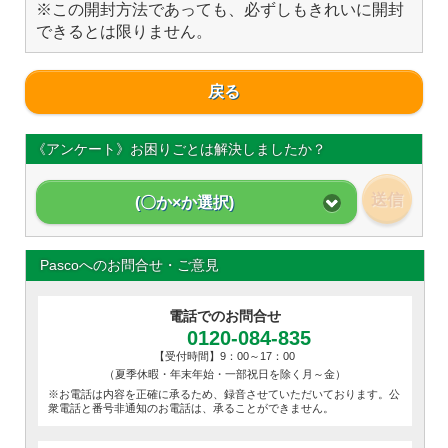
※この開封方法であっても、必ずしもきれいに開封
できるとは限りません。
戻る
《アンケート》お困りごとは解決しましたか？
送信
(〇か×か選択)
Pascoへのお問合せ・ご意見
電話でのお問合せ
0120-084-835
【受付時間】9：00～17：00
（夏季休暇・年末年始・一部祝日を除く月～金）
※お電話は内容を正確に承るため、録音させていただいております。公
衆電話と番号非通知のお電話は、承ることができません。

# What you should do
Your reply should restate every entry exactly, with the pictures left out.

# Problem solution
※この開封方法であっても、必ずしもきれいに開封
できるとは限りません。
戻る
《アンケート》お困りごとは解決しましたか？
送信
(〇か×か選択)
Pascoへのお問合せ・ご意見
電話でのお問合せ
0120-084-835
【受付時間】9：00～17：00
（夏季休暇・年末年始・一部祝日を除く月～金）
※お電話は内容を正確に承るため、録音させていただいております。公
衆電話と番号非通知のお電話は、承ることができません。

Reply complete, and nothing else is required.